# First time in a shirt.



## Big Worm (Aug 3, 2012)

What a bitch.  This is gonna take me some time to figure out.  I had a hard time finding where to bring it down to and the travel path back up is tricky.  It was late in the workout and I had already went fairly heavy raw so im sure that had something to do with it.  Anyway, if you have the chance to try a shirt, do it.  Its nice just for the experience and to feel something different.


----------



## PillarofBalance (Aug 3, 2012)

Big Worm said:


> What a bitch.  This is gonna take me some time to figure out.  I had a hard time finding where to bring it down to and the travel path back up is tricky.  It was late in the workout and I had already went fairly heavy raw so im sure that had something to do with it.  Anyway, if you have the chance to try a shirt, do it.  Its nice just for the experience and to feel something different.

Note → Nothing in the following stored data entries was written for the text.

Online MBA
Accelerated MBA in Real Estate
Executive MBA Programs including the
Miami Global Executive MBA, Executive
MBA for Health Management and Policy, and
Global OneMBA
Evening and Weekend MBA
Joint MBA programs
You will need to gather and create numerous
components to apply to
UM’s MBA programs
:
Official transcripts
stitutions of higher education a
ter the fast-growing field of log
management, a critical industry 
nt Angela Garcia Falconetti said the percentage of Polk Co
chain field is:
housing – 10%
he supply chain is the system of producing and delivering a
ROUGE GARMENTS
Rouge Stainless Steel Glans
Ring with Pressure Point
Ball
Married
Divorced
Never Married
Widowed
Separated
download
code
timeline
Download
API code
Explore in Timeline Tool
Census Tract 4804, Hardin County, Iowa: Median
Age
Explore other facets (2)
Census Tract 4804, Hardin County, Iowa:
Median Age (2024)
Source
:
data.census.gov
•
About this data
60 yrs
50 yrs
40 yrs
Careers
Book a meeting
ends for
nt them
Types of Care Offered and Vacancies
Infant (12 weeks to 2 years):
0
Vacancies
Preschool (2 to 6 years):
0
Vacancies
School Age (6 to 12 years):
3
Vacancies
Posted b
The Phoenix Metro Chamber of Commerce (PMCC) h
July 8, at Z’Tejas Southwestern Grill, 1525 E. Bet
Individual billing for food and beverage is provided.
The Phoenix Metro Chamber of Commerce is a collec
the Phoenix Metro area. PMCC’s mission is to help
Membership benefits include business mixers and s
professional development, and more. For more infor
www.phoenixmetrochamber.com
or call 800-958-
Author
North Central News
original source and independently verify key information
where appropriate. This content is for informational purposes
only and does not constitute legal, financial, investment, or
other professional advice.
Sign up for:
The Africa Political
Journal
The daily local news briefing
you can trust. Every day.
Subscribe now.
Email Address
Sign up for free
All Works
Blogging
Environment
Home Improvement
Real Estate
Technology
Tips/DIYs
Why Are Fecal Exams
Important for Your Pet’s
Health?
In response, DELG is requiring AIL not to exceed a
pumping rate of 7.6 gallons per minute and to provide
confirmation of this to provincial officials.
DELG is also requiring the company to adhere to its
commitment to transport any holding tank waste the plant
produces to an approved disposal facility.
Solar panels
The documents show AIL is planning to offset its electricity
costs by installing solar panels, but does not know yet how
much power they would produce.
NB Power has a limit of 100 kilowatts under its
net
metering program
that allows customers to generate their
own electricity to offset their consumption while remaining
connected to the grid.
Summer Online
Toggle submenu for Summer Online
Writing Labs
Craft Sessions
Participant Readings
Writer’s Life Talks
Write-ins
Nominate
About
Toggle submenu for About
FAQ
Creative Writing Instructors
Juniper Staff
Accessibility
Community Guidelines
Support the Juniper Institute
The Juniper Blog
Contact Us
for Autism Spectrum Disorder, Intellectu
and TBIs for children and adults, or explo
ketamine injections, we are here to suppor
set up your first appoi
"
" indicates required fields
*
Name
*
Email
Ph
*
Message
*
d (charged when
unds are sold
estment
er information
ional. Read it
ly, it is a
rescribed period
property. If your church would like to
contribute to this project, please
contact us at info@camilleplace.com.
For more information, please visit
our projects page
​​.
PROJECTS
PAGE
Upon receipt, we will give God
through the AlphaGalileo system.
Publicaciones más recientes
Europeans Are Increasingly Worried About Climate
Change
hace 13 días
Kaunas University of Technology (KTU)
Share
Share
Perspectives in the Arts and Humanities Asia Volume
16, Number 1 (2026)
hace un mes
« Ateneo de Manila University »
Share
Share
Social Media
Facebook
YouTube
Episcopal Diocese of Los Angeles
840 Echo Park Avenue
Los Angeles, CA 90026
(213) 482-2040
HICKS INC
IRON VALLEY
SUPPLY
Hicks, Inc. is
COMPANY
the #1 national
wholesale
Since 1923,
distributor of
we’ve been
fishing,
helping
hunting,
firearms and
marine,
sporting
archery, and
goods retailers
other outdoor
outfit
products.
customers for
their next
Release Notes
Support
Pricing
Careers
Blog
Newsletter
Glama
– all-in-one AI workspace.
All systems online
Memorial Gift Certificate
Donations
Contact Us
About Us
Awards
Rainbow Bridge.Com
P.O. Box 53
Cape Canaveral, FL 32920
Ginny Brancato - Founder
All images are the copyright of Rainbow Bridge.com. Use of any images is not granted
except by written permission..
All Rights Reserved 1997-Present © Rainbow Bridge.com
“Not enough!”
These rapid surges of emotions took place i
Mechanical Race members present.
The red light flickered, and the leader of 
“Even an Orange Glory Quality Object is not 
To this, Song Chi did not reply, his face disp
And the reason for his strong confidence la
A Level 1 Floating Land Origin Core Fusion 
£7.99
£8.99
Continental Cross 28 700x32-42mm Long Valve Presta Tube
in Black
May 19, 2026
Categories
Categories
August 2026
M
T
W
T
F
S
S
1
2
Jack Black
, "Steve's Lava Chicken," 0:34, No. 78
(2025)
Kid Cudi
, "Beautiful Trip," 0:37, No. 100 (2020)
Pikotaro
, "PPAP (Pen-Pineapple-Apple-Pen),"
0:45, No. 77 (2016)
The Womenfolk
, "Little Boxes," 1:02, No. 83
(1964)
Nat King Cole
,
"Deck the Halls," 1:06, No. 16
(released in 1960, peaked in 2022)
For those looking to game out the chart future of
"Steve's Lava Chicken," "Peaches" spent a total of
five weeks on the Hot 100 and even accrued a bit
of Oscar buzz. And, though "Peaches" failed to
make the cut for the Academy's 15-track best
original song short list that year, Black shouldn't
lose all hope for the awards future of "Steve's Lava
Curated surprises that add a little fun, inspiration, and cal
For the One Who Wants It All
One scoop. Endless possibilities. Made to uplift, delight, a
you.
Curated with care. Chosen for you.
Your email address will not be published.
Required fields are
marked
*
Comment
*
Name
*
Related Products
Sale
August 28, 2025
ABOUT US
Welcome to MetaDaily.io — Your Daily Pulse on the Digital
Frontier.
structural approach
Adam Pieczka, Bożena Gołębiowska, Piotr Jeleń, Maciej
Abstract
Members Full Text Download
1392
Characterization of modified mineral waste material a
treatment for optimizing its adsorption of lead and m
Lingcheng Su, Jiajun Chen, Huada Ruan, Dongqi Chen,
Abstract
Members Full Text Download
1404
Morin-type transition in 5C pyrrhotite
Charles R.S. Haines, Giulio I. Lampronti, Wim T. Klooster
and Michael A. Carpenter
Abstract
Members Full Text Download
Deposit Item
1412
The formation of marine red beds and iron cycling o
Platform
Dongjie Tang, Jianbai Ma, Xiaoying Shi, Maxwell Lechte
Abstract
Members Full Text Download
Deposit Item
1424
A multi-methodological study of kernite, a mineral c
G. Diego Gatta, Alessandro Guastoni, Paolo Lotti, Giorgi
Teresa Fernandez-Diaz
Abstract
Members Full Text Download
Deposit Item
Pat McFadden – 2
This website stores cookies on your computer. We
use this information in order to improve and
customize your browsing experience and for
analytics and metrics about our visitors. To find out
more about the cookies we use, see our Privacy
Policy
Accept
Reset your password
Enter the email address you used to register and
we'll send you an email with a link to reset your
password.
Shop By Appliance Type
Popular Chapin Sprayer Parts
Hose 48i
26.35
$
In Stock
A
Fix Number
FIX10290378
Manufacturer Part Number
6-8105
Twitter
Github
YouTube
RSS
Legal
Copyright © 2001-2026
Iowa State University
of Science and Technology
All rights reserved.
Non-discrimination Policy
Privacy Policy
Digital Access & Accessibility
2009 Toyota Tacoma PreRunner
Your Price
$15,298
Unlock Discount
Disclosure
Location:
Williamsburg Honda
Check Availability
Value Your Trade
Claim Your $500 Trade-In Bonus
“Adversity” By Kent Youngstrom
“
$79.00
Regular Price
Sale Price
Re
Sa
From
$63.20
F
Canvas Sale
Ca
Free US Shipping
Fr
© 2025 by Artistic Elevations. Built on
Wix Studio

I hope you have a crew to spot you. When you fail in a shirt it's at the top where your triceps give out. Catastrophe!!! 

It is weird though. Like the shirt is trying to squeeze the life out of you at the bottom. 

Take a look at some shirted bench instruction vids... There are two schools to watch for. Check out Lois Simmons at Westside Barbell and Sebastian Burns at Metal Militia. 

Keep in mind where your bar path is depends on the shirt. Each shirt has its own sweet spot and you'll need to find it. Nice and slow on the decent and it will kinda steer you in the right direction.


----------



## Lulu66 (Aug 3, 2012)

I have never tried one... This is on my to do list tho...


----------



## PillarofBalance (Aug 3, 2012)

Lulu66 said:


> I have never tried one... This is on my to do list tho...



Just don't tell Gfunky lol...


----------



## PillarofBalance (Aug 3, 2012)

Hey big Worm what were you wearing for a shirt? Gonna try a DL suit or briefs too? Plans to compete equipped?


----------



## Big Worm (Aug 4, 2012)

Pillar, the shirt was a Titan F6.  We always have a spotter(s).  It was a quick little trial at the end of the night so I didnt spend much time in it.  6 reps I think, all off of a 3 board and worked up to 500.  Just need more time in it to get the hang of it.  I have worn briefs but never a suit.  There is a meet in November that Ill probably do if I can get the training in for it.


----------



## ken Sass (Nov 12, 2012)

i want to get strong enough to compete in a bench contest


----------



## theminister (Nov 12, 2012)

Mate you should try and experience a suit next!


----------



## heavydeads83 (Nov 16, 2012)

all the guys i train with use shirts when they compete.  there isn't that much too it bro.  i bench 335 raw now so i'm gonna get in a shirt soon.   elbows in at the bottom and flare them out as you go up.  as pillarofbalance said it gets harder as you go up but thats what spotters are for  if you're training with dudes in shirts i'm sure they know how to spot.  give it hell dude.


----------



## Georgia (Nov 17, 2012)

I think when I go for 185 next week I will wear one.


----------